As part of the program, the delegation will visit major publishing houses including Flatiron Books, where the group will meet with executive vice president Amy Einhorn. Byrne added, ‘the group will be attending one-on-one meetings with publishers and editors based at the offices of Simon & Schuster, Penguin Random House, Farrar Straus & Giroux, Melville House and Europa Editions, with more meetings still being finalised.’

Pintado described the program as a ‘fabulous opportunity to connect face-to-face with US agents and publishers’. Hardie Grant Egmont has already successfully sold rights into the US for a number of titles, and Pintado said this opportunity ‘will ensure that we can continue to create a publishing program that centres the Australian reader but is relevant to the US market.

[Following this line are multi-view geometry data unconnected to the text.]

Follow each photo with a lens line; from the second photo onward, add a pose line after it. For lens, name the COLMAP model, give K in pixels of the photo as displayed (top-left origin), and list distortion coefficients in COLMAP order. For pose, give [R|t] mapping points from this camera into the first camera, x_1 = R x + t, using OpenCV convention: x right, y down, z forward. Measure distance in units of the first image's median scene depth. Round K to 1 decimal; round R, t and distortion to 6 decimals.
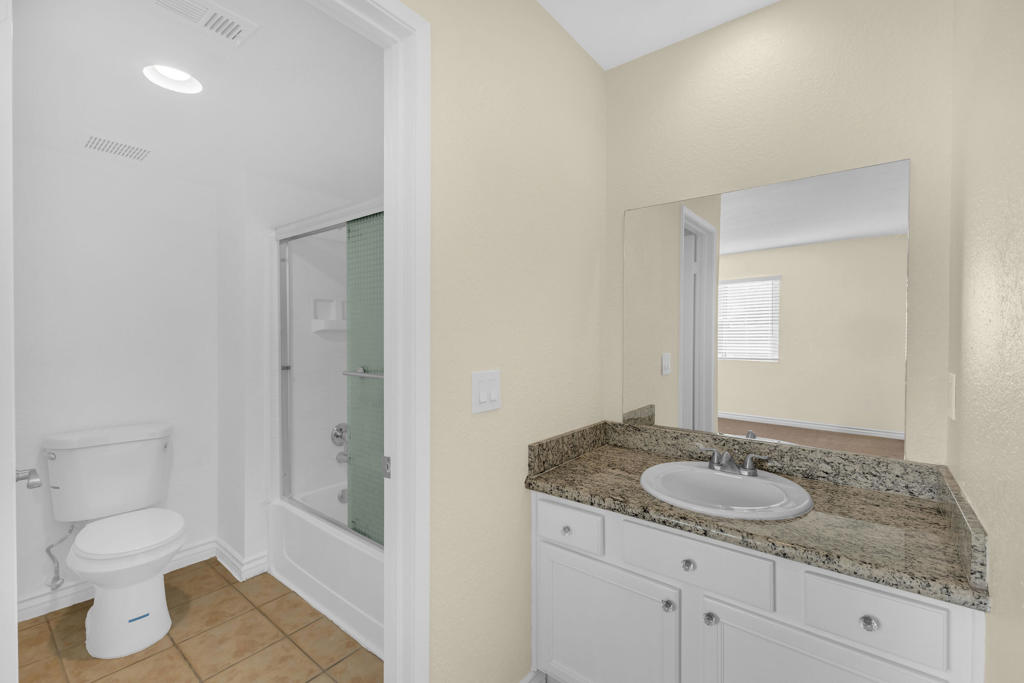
lens RADIAL K [[440.4, 0, 515.5], [0, 440.4, 341.2], [0, 0, 1]] dist [-0.008337, 0.000016]
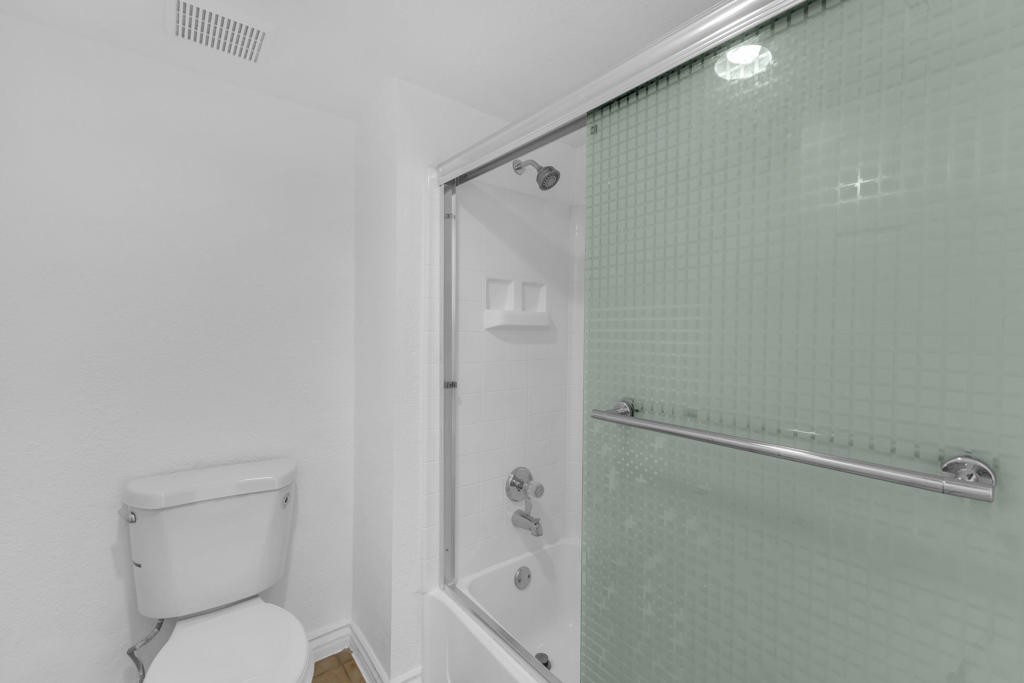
lens RADIAL K [[440.4, 0, 511.0], [0, 440.4, 332.1], [0, 0, 1]] dist [-0.008337, 0.000016]
pose [[0.972068, 0.001324, -0.234696, -0.283865], [-0.004064, 0.999929, -0.011189, -0.009502], [0.234664, 0.011830, 0.972004, 0.393552]]
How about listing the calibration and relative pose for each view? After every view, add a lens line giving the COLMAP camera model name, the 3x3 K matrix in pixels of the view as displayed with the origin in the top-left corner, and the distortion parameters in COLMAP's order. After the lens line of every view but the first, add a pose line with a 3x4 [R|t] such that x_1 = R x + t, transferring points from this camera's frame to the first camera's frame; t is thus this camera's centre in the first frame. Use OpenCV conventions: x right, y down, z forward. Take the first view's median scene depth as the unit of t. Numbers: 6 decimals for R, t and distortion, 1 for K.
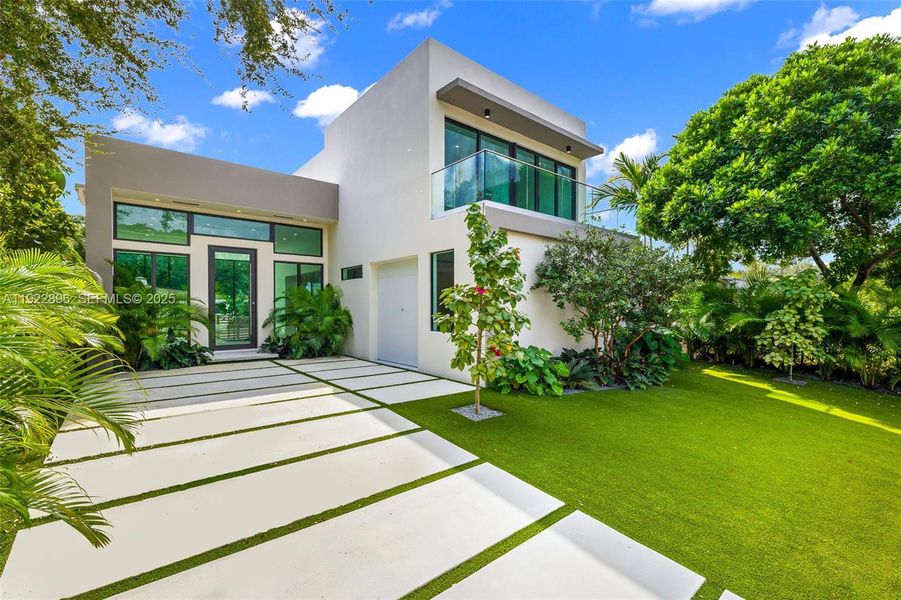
lens RADIAL K [[403.0, 0, 457.4], [0, 403.0, 310.9], [0, 0, 1]] dist [0.013508, 0.000115]
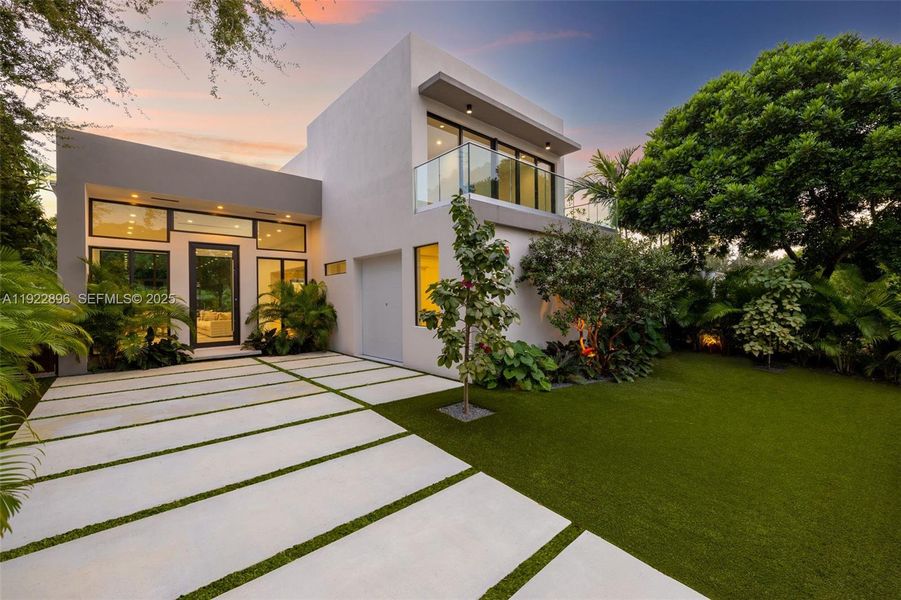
lens RADIAL K [[378.8, 0, 453.7], [0, 378.8, 298.9], [0, 0, 1]] dist [-0.001564, -0.000061]
pose [[0.999151, -0.013522, 0.038906, -0.008532], [0.013931, 0.999850, -0.010267, -0.005712], [-0.038762, 0.010801, 0.999190, 0.072855]]
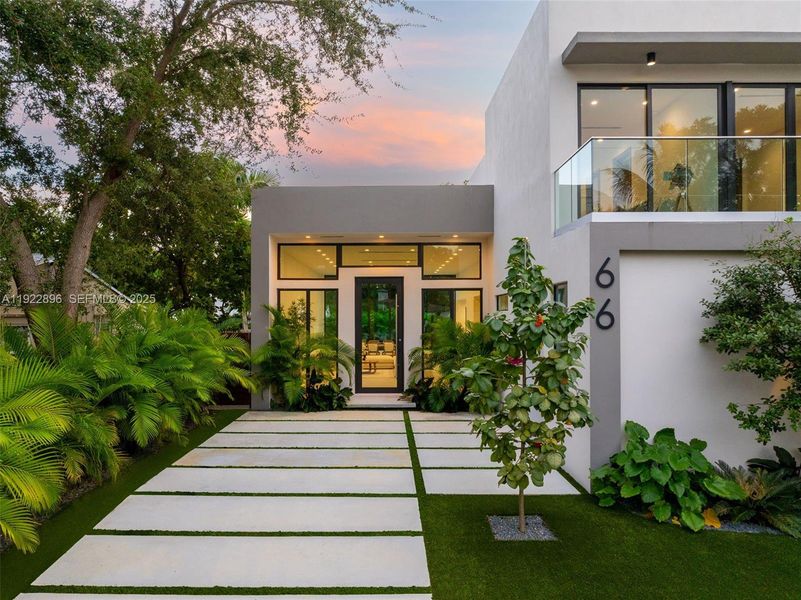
lens RADIAL K [[591.4, 0, 376.2], [0, 591.4, 315.1], [0, 0, 1]] dist [-0.003233, -0.002090]
pose [[0.762892, -0.005793, -0.646499, 0.392817], [-0.001870, 0.999936, -0.011167, -0.085437], [0.646523, 0.009728, 0.762833, 0.018248]]
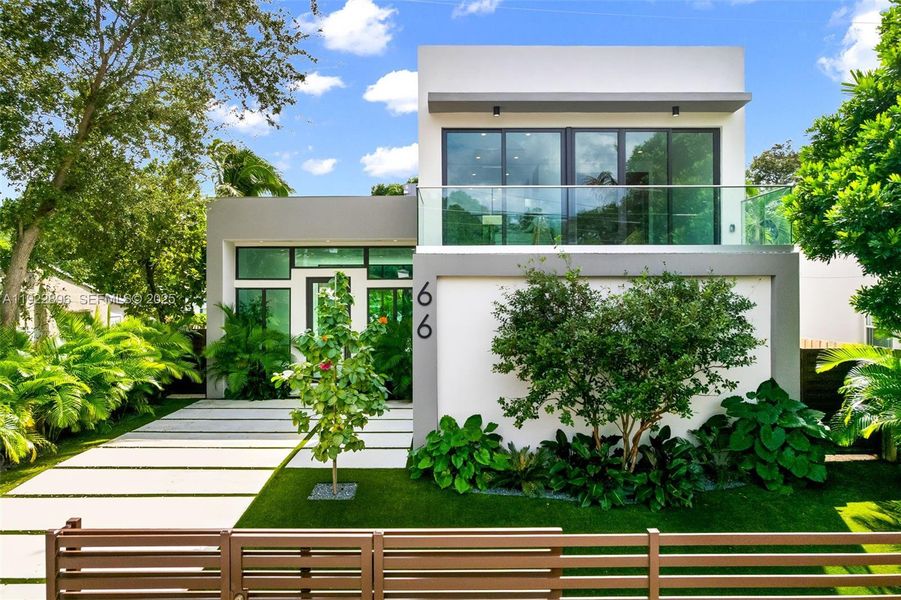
lens RADIAL K [[635.6, 0, 450.5], [0, 635.6, 300.0], [0, 0, 1]] dist [-0.001106, 0.002516]
pose [[0.775318, 0.004106, -0.631557, 0.907964], [-0.002574, 0.999991, 0.003343, -0.155174], [0.631565, -0.000966, 0.775322, 0.005851]]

This is increasingly critical in sustaining our book business, and an important part of being able to support Australian authors and especially new voices.’

For Fraser, the North American book market offers great opportunities despite being difficult to penetrate for small independent publishers such as Fremantle Press. ‘Our budget just doesn’t stretch to travelling overseas for trade fairs at the moment so we rely on the representation by our agents in Europe and Asia … I’m really keen to seek out North American-based agents to work with in the same way,’ said Fraser.

Adsett said she will use the opportunities from the program to ‘continue establishing myself as an agent on US publishers’ radar’, as well as to visit Book Expo America and the inaugural New York Rights Fair. ‘I’m very much looking to the US as a key market for my authors,’ said Adsett. ‘Although I represent a broad range of titles across all ages and genres, a core part of my list is crime, speculative fiction, and romance, and the biggest market for these is the US.’

As previously reported by Books+Publishing, the Australia Council announced the inaugural New York Publishers Program in late 2017.